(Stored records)

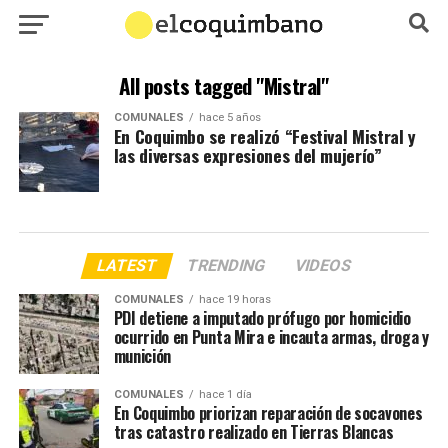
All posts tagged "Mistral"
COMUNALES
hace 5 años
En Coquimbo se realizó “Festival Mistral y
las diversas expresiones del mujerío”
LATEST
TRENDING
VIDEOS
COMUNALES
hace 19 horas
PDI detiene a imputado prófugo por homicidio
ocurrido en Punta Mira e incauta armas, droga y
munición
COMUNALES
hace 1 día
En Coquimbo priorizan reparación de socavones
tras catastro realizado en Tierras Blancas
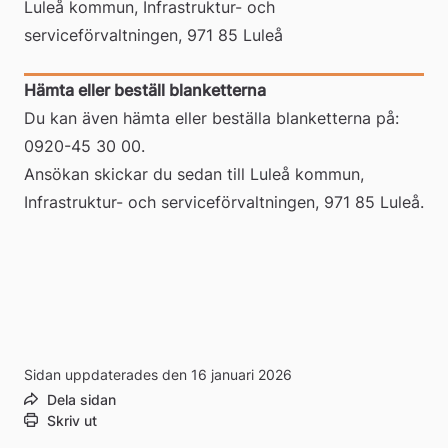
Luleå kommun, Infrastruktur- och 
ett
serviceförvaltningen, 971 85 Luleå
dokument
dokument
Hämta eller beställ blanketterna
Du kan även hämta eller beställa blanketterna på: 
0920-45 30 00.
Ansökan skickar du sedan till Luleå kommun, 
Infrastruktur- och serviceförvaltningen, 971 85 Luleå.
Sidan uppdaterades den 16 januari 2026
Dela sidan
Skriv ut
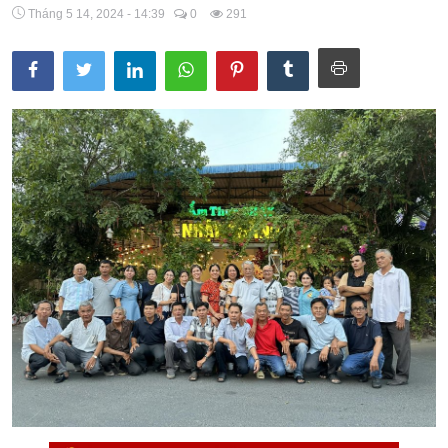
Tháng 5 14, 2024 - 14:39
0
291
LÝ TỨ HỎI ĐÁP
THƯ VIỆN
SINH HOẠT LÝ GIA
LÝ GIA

> Problem details:
Once you find the line that contains "En Coquimbo priorizan reparación de socavones", reproduce it and every line after it through the end of the entries above, exactly as written, with no pictures.

> Task answer:
En Coquimbo priorizan reparación de socavones
tras catastro realizado en Tierras Blancas
Luleå kommun, Infrastruktur- och 
ett
serviceförvaltningen, 971 85 Luleå
dokument
dokument
Hämta eller beställ blanketterna
Du kan även hämta eller beställa blanketterna på: 
0920-45 30 00.
Ansökan skickar du sedan till Luleå kommun, 
Infrastruktur- och serviceförvaltningen, 971 85 Luleå.
Sidan uppdaterades den 16 januari 2026
Dela sidan
Skriv ut
Tháng 5 14, 2024 - 14:39
0
291
LÝ TỨ HỎI ĐÁP
THƯ VIỆN
SINH HOẠT LÝ GIA
LÝ GIA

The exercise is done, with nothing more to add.